Cut Iowa Network: Projector Gunship Held {Ø,{Ø}}
Champion Version

Projector Gunship Held {Ø,{Ø}}, the second instalment in Cut Iowa Network's projected trilogy, won't disappoint fans who cottoned to the first. The hour-long sequel serves up more of the group's trademark blend of panoramic post-rock and experimental kosmische musik playmaking. Traces of Can, Tarantel, and Robert Fripp may surface, but Cut Iowa Network carefully cultivates its own unique sound in the recording's eight tracks, some of them interludes (the guitar loops-based “Propulsion System Left Us for Dead,” “We Are Super Eight”) and others long-form epics (“Halo Antennas,” “Champion Decade Explodes”).

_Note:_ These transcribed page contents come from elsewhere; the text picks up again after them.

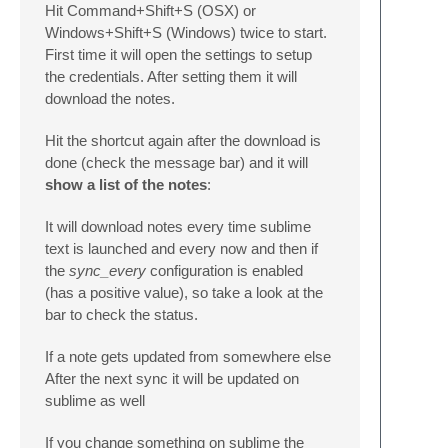
Hit Command+Shift+S (OSX) or
Windows+Shift+S (Windows) twice to start.
First time it will open the settings to setup
the credentials. After setting them it will
download the notes.
Hit the shortcut again after the download is
done (check the message bar) and it will
show a list of the notes
:
It will download notes every time sublime
text is launched and every now and then if
the
sync_every
configuration is enabled
(has a positive value), so take a look at the
bar to check the status.
If a note gets updated from somewhere else
After the next sync it will be updated on
sublime as well
If you change something on sublime the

The opener “Halo Antennas” spotlights all of the group's core tendencies: the openness to improv-driven, live-sounding exploration; the confident looseness with which the trio digs into its material and shifts tempos; and the natural ease with which experimental treatments (effects, loops, and tapes) blend with acoustic instrument sounds. Stretching across fifteen minutes, the track unfolds as a largely heady plunge into psychedelic drone-ambient playing. All members contribute equally to the total sound, with Steve d'Enton's ever-inventive drumming as prominently positioned at the front-line as Tim Evans' guitars and Adam Barringer's bass. Projector Gunship Held {Ø,{Ø}} picks up considerable momentum halfway through when “Champion Decade Explodes” neatly juxtaposes the energized thrust of d'Enton's robust attack with the ambient atmospherics of Evans' guitar playing (Barringer's bass the glue holding the track together) and things keep on rolling thereafter when “Beneath Sound We Shiver” stokes controlled fury. “Altitude Battle Scar (Arc Light Operations)” takes the album out in a torrential blaze of distorted guitar fuzz and rambunctious drumming. On a more atmospheric tip, tremolo guitars shudder across blistered desert plains during “Square Wave Through the Spectrum Ascent,” plus there's the Frippertronics-inflected “Horizon 78 Dimension Event.” So is Cut Iowa Network's second chapter dramatically different from its first? Not really, though there's nothing terribly objectionable about that; Projector Gunship Held {Ø,{Ø}} finds the group refining its style and capitalizing on the strengths of its predecessor.